**Required action:** Copy out word for word the lines from the one containing "Los mega-influencers son" through the one containing "para ver exactamente cuánto tráfico están", including both. Return only those lines from the items.

**Task data:**

· · · · ·

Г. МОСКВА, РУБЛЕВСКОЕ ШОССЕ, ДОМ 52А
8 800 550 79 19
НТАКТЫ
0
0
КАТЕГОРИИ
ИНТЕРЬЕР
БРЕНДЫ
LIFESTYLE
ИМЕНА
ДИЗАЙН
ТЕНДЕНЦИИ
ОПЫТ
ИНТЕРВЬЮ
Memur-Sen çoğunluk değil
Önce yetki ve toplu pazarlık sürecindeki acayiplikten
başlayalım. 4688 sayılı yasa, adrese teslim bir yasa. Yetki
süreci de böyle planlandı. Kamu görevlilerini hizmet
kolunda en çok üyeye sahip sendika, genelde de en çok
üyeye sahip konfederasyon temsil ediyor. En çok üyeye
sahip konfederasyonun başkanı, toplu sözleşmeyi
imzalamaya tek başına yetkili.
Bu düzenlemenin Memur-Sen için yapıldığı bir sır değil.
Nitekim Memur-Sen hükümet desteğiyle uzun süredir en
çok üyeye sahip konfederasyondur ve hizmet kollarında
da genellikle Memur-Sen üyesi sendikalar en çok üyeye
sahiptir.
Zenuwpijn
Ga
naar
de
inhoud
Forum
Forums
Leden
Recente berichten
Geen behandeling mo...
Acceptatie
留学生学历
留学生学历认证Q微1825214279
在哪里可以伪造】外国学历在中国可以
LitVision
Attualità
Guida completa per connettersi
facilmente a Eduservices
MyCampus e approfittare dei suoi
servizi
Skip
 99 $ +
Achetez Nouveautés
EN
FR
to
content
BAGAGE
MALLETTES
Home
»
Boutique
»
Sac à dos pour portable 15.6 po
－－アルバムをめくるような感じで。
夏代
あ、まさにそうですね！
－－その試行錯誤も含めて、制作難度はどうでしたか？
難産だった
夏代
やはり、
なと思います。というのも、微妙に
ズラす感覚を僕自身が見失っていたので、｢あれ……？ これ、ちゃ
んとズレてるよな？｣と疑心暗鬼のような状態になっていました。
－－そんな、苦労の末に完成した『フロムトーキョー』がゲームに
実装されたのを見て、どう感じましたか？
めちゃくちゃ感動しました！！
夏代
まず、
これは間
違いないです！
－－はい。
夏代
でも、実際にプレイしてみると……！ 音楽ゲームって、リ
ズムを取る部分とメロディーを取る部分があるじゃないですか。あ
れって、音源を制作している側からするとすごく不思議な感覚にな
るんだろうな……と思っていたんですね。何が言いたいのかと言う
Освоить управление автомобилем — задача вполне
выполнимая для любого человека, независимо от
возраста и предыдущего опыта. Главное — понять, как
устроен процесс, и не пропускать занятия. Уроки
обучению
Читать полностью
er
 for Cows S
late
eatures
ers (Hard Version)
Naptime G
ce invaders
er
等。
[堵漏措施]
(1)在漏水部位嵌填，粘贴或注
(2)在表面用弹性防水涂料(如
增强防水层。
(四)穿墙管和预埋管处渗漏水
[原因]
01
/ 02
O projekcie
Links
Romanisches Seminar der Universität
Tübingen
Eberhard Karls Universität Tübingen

· · · · ·

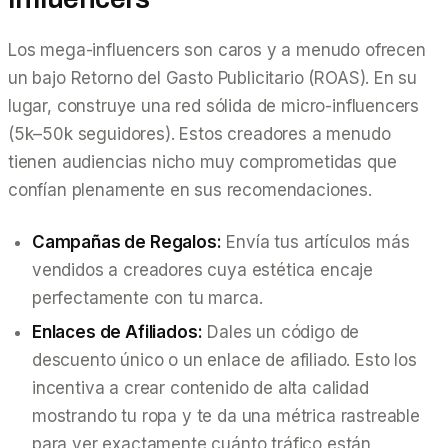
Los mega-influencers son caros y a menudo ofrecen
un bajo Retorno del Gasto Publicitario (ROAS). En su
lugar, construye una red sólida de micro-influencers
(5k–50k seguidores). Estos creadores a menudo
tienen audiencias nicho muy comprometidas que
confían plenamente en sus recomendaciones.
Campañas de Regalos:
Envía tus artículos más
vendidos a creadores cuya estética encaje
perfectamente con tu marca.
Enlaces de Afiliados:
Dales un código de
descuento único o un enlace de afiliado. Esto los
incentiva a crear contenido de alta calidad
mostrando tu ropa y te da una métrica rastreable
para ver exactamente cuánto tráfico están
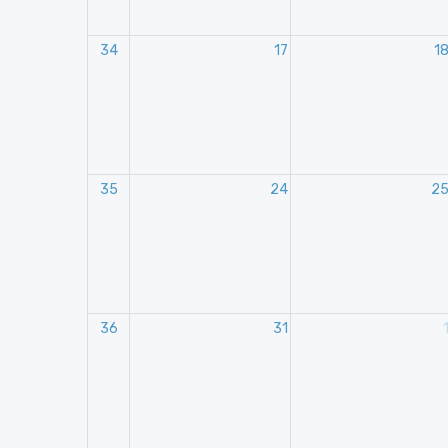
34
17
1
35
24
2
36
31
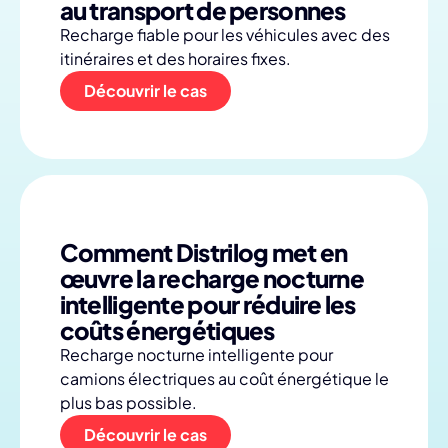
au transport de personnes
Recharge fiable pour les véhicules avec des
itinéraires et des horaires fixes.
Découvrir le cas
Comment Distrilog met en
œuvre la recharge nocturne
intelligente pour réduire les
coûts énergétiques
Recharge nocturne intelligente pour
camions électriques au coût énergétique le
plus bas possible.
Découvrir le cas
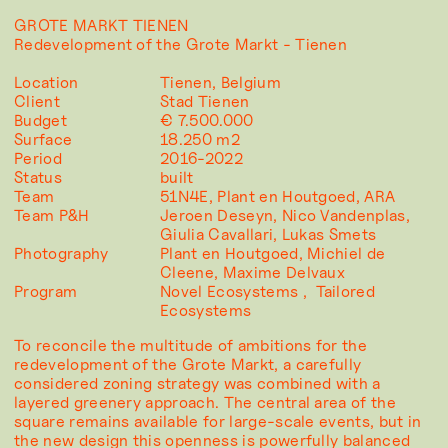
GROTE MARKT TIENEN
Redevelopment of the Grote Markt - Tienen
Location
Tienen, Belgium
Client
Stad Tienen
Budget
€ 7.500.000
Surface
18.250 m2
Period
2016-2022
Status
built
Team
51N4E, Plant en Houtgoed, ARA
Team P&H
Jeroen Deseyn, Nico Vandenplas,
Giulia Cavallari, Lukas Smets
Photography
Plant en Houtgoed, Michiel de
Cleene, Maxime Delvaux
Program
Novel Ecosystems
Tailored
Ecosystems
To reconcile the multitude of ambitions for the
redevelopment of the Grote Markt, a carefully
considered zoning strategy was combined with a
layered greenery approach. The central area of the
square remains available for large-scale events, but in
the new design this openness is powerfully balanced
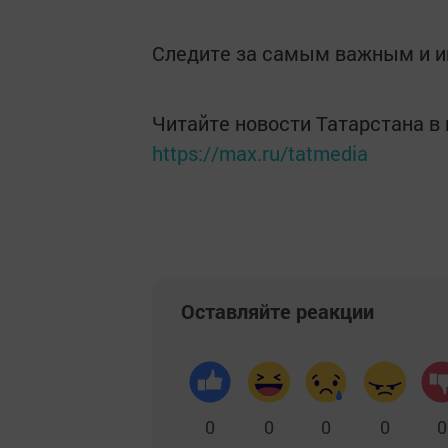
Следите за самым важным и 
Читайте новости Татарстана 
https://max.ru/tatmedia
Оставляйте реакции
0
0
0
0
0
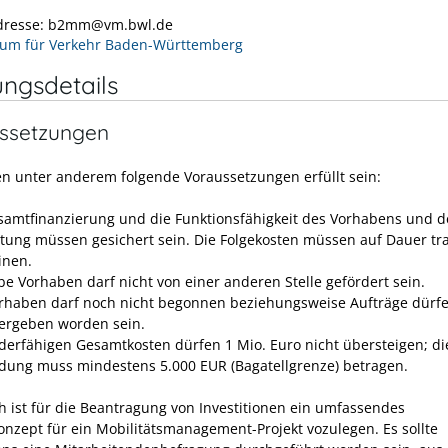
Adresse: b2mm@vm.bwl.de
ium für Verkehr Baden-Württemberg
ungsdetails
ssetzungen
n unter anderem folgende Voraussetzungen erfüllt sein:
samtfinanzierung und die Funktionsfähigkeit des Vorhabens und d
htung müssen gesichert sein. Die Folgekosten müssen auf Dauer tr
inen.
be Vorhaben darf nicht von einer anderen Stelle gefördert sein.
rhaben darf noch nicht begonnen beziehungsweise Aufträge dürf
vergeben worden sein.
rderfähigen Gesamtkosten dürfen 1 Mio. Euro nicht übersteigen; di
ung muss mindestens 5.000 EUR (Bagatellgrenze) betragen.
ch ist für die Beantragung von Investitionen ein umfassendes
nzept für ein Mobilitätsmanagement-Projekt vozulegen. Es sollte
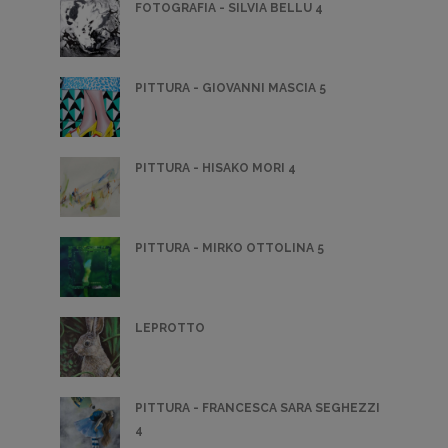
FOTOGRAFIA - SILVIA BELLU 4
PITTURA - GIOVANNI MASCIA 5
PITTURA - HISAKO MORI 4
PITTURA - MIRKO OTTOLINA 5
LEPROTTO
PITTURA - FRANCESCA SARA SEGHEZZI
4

· · · · ·

**Your solution:**
Los mega-influencers son caros y a menudo ofrecen
un bajo Retorno del Gasto Publicitario (ROAS). En su
lugar, construye una red sólida de micro-influencers
(5k–50k seguidores). Estos creadores a menudo
tienen audiencias nicho muy comprometidas que
confían plenamente en sus recomendaciones.
Campañas de Regalos:
Envía tus artículos más
vendidos a creadores cuya estética encaje
perfectamente con tu marca.
Enlaces de Afiliados:
Dales un código de
descuento único o un enlace de afiliado. Esto los
incentiva a crear contenido de alta calidad
mostrando tu ropa y te da una métrica rastreable
para ver exactamente cuánto tráfico están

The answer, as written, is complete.